Она видела, сотни раз видела за последнее время, как месяц за месяцем, неделя за неделей тает ее сыночек. Тяжело вздохнув, с чувством бессильной нежности она еще раз подоткнула одеяло вокруг худенького тельца. И вернулась в теплую постель.
Она старалась опять заснуть. Ведь только два часа ночи. Она лежала и прислушивалась к ветру, который здесь, на высоте пятого этажа, рвал и сотрясал окна, словно она живет не в каменном городе Берлине, а далеко, далеко, на открытой равнине, где дома отданы во власть суровых бурь.

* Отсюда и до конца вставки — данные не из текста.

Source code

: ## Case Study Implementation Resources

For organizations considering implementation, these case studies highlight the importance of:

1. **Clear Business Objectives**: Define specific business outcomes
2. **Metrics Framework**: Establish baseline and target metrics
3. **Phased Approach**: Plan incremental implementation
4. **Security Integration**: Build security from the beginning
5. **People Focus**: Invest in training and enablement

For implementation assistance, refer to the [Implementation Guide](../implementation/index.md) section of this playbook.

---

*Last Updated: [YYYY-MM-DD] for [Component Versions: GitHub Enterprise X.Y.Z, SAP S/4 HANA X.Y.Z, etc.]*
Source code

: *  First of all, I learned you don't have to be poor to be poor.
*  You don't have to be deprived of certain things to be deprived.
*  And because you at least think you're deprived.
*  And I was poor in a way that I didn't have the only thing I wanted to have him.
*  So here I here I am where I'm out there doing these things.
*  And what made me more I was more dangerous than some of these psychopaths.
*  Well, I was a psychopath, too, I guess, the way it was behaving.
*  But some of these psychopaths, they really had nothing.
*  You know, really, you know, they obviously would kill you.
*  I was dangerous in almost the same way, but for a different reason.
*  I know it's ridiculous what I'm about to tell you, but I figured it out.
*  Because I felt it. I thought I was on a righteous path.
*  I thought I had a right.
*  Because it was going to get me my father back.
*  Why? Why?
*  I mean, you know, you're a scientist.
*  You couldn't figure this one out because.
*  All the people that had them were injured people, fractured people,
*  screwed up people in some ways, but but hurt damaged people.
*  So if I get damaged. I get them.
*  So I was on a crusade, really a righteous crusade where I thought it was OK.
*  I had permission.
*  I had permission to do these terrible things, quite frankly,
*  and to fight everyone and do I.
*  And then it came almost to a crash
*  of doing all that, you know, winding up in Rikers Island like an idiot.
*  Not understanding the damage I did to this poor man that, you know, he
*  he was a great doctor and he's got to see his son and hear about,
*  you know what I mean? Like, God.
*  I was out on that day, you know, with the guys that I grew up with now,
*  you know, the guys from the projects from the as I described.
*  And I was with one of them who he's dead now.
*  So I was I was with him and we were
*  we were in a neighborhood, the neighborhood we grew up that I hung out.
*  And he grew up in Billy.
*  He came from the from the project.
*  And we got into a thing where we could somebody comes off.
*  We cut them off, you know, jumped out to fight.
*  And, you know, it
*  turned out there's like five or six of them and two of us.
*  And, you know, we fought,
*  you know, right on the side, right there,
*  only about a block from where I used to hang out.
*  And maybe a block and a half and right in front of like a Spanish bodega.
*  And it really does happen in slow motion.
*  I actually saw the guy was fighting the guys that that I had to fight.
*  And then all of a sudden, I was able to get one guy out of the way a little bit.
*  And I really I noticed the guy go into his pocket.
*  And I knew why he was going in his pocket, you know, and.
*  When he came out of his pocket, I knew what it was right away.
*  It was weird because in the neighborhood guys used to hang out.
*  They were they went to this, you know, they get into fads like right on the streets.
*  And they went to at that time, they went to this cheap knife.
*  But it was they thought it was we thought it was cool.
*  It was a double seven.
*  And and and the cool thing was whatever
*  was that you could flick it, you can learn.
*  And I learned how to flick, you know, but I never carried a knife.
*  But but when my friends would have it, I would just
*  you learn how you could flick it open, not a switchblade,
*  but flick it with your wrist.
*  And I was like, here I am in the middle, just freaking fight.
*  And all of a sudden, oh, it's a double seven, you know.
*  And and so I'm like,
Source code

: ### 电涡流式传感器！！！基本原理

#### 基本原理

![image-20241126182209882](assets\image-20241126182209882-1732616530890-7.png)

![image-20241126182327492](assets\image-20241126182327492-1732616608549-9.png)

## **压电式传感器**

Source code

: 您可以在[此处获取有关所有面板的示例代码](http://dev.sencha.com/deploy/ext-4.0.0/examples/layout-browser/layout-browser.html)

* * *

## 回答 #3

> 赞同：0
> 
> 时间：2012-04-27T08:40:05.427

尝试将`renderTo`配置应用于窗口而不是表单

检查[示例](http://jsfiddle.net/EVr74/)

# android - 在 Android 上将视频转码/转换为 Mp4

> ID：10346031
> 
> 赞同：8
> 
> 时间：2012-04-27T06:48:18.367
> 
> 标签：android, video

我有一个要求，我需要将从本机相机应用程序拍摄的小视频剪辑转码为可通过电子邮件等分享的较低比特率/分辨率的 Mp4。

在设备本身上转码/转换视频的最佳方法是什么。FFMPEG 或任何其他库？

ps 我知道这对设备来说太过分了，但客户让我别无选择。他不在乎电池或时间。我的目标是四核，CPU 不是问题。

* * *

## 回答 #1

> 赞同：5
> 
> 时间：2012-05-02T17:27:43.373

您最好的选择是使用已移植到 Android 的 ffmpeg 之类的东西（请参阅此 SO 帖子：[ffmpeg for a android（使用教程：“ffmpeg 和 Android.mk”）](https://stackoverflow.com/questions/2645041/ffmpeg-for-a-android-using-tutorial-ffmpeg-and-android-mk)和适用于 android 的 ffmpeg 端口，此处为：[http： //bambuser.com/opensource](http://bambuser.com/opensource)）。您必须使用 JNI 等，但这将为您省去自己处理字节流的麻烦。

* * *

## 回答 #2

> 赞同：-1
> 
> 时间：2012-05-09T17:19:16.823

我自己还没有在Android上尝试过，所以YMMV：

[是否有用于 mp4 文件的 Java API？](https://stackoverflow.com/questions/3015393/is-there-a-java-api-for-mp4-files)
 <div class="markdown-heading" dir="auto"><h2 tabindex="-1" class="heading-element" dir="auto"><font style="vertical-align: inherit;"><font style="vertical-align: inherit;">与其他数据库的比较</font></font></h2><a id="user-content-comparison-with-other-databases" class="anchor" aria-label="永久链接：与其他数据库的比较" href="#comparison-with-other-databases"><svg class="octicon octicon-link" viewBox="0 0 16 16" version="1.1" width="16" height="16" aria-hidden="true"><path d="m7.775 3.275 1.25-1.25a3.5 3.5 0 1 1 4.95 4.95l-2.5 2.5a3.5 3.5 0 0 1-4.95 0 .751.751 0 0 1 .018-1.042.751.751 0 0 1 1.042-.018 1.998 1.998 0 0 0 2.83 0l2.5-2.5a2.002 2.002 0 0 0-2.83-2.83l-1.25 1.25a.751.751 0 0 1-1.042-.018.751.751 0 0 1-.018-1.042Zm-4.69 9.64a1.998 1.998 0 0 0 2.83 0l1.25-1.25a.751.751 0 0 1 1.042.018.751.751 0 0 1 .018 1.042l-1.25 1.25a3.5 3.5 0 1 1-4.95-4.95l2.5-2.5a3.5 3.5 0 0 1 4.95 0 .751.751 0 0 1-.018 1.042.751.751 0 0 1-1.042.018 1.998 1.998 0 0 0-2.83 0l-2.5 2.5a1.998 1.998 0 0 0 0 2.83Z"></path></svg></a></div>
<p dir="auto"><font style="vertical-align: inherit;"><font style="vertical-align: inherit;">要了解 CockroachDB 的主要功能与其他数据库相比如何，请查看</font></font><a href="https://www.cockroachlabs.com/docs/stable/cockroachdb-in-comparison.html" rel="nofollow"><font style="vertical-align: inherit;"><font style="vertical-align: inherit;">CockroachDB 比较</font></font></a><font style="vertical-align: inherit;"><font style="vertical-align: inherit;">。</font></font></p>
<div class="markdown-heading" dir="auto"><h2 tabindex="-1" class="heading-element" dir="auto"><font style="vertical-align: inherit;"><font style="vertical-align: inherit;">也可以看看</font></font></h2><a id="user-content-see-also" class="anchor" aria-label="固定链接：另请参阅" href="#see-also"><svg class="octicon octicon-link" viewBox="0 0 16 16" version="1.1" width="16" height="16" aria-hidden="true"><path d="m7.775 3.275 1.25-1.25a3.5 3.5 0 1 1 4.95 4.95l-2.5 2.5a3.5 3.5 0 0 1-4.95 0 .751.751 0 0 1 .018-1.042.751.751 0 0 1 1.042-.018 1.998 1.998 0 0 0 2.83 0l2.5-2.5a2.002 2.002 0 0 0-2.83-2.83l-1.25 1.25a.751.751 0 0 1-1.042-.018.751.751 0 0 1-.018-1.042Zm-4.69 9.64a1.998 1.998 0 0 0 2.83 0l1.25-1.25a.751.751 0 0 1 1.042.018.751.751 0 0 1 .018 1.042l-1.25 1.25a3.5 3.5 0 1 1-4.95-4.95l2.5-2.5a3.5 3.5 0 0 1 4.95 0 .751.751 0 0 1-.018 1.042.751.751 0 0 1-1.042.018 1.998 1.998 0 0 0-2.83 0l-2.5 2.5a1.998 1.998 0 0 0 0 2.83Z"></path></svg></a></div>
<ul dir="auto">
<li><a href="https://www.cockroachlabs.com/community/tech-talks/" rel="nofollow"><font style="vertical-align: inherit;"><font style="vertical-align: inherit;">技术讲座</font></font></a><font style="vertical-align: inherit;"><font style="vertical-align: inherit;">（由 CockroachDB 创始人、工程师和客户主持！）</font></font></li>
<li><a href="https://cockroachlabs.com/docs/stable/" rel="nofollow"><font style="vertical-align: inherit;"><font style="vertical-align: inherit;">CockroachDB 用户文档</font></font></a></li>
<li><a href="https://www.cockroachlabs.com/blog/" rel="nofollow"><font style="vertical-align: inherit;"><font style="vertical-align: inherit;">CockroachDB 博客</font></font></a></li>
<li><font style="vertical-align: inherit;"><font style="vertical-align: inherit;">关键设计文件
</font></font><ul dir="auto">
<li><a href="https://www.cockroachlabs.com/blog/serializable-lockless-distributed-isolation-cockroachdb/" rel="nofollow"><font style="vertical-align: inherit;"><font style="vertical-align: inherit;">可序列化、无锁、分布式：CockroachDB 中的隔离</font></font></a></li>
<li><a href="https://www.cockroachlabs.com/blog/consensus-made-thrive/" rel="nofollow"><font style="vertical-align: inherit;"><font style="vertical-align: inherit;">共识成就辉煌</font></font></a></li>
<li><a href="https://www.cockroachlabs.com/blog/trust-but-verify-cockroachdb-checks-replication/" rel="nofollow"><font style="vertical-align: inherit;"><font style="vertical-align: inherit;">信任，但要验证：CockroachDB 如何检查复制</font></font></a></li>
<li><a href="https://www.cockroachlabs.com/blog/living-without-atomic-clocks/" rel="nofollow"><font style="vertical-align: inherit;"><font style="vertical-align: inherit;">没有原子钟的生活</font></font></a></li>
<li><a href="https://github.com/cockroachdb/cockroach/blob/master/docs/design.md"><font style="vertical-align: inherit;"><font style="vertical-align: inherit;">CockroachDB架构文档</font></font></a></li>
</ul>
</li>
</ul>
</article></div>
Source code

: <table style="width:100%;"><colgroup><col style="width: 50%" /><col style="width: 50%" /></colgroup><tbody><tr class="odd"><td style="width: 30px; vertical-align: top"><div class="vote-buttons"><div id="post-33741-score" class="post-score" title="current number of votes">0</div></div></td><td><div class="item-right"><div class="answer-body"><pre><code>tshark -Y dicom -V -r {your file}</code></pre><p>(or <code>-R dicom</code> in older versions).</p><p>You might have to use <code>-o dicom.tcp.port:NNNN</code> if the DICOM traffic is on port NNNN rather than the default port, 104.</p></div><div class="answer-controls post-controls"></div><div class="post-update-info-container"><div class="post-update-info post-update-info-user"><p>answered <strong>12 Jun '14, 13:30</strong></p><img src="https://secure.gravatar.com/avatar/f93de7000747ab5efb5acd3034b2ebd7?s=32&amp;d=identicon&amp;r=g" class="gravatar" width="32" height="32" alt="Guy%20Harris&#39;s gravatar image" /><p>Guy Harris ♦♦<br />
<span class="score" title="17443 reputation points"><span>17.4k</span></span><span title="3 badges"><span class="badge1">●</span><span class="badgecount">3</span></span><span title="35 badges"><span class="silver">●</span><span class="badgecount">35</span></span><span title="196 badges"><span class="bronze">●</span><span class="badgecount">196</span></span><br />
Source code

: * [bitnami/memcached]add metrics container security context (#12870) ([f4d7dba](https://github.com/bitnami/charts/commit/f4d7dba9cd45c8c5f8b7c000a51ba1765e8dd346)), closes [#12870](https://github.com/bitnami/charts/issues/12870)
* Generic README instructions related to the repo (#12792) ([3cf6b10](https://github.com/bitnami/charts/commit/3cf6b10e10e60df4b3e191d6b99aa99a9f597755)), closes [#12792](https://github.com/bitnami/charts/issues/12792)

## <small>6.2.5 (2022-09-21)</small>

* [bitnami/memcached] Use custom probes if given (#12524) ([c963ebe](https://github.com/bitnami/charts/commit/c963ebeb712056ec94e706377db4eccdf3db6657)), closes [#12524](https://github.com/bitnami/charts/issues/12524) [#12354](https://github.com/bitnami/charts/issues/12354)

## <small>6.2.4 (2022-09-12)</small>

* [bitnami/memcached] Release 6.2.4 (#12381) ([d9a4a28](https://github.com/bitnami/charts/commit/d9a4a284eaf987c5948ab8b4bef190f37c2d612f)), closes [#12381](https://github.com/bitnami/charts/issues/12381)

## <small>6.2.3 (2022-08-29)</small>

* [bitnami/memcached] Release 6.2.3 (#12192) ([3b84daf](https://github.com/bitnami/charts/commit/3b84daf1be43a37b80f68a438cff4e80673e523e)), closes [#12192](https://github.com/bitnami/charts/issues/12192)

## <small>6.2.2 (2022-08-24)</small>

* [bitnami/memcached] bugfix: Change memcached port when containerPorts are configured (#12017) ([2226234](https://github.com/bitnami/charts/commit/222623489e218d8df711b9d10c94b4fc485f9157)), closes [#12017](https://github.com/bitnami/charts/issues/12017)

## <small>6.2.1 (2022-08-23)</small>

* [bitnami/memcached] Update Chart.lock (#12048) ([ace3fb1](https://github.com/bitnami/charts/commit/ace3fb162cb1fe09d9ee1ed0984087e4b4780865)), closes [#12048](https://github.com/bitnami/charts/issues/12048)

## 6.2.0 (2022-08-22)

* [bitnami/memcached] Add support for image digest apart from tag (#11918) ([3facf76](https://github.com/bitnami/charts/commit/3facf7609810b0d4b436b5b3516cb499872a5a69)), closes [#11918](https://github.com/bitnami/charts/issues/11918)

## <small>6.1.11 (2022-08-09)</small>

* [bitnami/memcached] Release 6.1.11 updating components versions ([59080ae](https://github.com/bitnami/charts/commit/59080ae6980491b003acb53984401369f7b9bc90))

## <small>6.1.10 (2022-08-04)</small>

Ей живо вспомнилось, как ветер рвал и сотрясал их утлый домик на острове Хиддензее. Детьми они подолгу лежали без сна, слушали, как на ближнем, западном, берегу грохот прибоя смешивается с ревом бури, и, как всегда, думали о том, что их отец сейчас борется с непогодой где-то у Арконы, на ловле сельди, или в рыбачьих становищах на промысле камбалы. Она вспомнила, как они перешептывались, лежа в кроватях, обсуждая свои такие важные и нехитрые детские приключения — находку янтаря или встречу с гусиным стадом, — и никогда не говорили об ушедшем в море отце. Их удерживал безотчетный суеверный страх. Но они не переставали о нем думать, и неотвязные мысли, казалось, придавали буре черты живого существа, словно это лютый враг, преследующий отца, и ему нельзя рассказывать, что отец далеко в море.